Traditional treatments for stage-2 or stage-3 NK also include penetrating keratoplasty in combination with tarsorrhaphy or a soft bandage contact lens.  Another strategy to prevent the need for corneal transplant is the use of amniotic membranes, a tissue graft that provides both epithelial donor cells and a basement membrane matrix to support corneal re-epithelialization. As with other severe forms of keratitis, responses to these treatments vary from patient to patient.

Various preparations of artificial tears containing autologous serum have been used to treat a number of corneal defects, including dry eye, graft vs. host disease (GVHD) and NK. It’s thought that serum can serve to replenish growth factors and other nutrients typically provided by a healthy tear flow. While there is a wealth of literature to support this strategy, most studies are retrospective or single-treatment studies. There are few masked, placebo-controlled trials of serum-supplemented eye drops for any form of keratitis.11 One recent study compared artificial tears to cord blood serum or autologous serum for treatment of chemical injury, and showed that cord blood was superior to the other two treatments; despite this, the artificial tears were superior to autologous serum treatment.12 This result suggests that the method of collection and preparation of serum drops may be critical to their efficacy.

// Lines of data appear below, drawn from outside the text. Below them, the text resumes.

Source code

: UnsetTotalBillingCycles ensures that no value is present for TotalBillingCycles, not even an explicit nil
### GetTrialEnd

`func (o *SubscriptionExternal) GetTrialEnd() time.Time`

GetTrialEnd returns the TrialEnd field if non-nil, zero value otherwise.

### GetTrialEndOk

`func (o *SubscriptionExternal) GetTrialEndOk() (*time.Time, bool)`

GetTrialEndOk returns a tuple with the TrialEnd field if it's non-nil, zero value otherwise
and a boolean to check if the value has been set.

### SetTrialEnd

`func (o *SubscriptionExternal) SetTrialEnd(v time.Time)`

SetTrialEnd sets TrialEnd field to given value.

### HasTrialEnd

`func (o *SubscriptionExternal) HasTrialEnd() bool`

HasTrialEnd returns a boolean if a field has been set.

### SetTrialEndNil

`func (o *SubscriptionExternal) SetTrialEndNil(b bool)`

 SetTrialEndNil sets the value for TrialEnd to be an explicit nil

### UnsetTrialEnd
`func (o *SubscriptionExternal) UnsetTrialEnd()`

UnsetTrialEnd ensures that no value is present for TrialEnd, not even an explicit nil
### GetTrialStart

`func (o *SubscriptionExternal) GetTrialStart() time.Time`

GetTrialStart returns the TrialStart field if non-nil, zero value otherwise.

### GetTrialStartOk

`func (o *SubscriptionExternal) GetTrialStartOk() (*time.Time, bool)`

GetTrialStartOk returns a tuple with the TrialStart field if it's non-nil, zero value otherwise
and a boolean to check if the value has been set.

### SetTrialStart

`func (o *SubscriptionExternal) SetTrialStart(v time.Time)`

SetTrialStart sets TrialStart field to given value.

A reasonable alternative to serum treatments would be to identify those serum components responsible for their efficacious effect. Two candidates for this approach are nerve growth factor and thymosin β4. Both of these are polypeptide components of normal serum and tear fluids, and both have significant data to support their use in treatment of corneal defects. NGF is a growth factor that is necessary for survival and differentiation of sympathetic and sensory neurons. It also can enhance the function of injured neurons and has additional effects on both neurons and neuronal target tissues.13 NGF has been used as an experimental therapy for dry eye14 and for vernal keratoconjunctivitis. A clinical trial is currently under way examining use of recombinant human NGF as a treatment for stage-2 and stage-3 NK.15

Like NGF, thymosin β4 is an endogenous constituent of serum, but Tβ4 is normally found in much higher concentrations. Thymosin β4 is a major constituent protein of platelets, macrophages and polymorphonuclear cells where it acts as a G-actin binding molecule and regulator of actin polymerization.16 These cell types function in trauma response, and Tβ4 gene expression is among the earliest to be upregulated during the process of wound repair. In addition to regulating actin polymerization, Tβ4 is released into the extracellular environment of wounds where it promotes tissue remodeling and repair in dermal, ocular, cardiac and central nervous system animal models.

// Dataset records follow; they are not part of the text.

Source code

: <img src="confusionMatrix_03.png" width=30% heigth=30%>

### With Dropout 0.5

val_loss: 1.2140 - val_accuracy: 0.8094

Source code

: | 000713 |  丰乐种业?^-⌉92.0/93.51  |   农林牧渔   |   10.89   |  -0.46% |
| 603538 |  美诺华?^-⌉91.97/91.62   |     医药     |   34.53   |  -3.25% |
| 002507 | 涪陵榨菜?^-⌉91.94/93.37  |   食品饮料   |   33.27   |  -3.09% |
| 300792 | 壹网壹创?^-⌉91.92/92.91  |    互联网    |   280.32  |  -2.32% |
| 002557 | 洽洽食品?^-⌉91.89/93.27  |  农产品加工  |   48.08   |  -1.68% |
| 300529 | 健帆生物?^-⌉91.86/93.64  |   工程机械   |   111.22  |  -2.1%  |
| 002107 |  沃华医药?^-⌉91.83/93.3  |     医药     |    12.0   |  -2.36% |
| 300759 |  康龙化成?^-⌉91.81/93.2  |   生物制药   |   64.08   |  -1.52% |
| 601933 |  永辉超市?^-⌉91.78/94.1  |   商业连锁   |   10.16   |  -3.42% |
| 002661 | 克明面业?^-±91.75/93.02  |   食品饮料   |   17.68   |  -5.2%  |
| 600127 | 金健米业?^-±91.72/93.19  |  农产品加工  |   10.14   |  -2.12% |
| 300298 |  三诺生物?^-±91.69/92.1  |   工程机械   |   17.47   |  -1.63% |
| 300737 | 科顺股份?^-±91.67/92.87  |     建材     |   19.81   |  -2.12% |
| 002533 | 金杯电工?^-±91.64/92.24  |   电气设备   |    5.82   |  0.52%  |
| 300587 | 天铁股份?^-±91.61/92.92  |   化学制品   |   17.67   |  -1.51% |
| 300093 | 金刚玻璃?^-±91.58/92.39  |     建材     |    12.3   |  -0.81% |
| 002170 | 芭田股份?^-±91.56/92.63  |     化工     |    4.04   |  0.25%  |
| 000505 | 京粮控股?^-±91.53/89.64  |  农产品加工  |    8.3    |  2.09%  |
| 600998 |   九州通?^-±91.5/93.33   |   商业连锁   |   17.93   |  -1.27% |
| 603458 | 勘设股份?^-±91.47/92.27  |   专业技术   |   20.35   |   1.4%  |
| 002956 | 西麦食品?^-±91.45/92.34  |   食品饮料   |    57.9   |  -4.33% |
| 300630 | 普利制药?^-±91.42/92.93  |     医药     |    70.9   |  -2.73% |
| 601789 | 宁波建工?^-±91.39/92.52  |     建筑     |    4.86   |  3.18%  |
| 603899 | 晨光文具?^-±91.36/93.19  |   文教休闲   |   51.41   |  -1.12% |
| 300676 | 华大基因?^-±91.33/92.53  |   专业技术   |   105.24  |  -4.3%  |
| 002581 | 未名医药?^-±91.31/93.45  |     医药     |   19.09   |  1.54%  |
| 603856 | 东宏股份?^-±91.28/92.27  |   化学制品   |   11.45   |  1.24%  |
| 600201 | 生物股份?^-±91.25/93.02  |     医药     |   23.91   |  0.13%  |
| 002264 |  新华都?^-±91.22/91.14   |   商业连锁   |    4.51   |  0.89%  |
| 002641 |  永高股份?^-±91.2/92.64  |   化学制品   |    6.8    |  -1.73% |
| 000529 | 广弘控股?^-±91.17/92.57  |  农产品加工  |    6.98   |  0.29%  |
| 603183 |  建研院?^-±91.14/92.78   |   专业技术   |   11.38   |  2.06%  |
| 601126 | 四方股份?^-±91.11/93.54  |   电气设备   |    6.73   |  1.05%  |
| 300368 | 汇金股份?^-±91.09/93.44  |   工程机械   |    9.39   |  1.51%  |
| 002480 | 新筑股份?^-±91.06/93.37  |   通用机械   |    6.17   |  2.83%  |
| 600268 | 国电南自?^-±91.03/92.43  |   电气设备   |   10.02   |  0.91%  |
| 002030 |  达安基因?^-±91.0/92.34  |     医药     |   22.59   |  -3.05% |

Several studies have established the potential for Tβ4 as a treatment for corneal wounds. It was effective in treatment of corneal defects in patients with GVHD, and was also efficacious in a study of severe dry-eye patients. (Sosne G, IOVS 2013; 54:ARVO E-Abstract 6033) In a 2010 study of patients with stage-2 or -3 NK, Tβ4 treatment resulted in complete healing of persistent corneal defects in six of six patients studied.17 It’s interesting that a protein that functions as a major regulator of the cytoskeletal protein actin also affects tissue remodeling; whether the two functions are linked remains to be established. Another potential treatment on the horizon for epithelial wound healing that has a clear connection to cytoskeletal function is a peptide mimetic of connexin43. This polypeptide, like Tβ4, has shown promise in treatment of both skin and corneal wound healing.18

Perhaps even farther into ophthalmology’s future, we may see stem-cell technologies or other genome-based strategies (such as interfering RNA) applied in treatments for corneal wound healing.19,20 These theoretical treatments are a long way off, but are still in sight, giving patients hope for a lasting solution for their wounds that won’t heal.  REVIEW

Dr. Abelson is a clinical professor of ophthalmology at Harvard Medical School. Dr. McLaughlin is a medical writer at Ora Inc.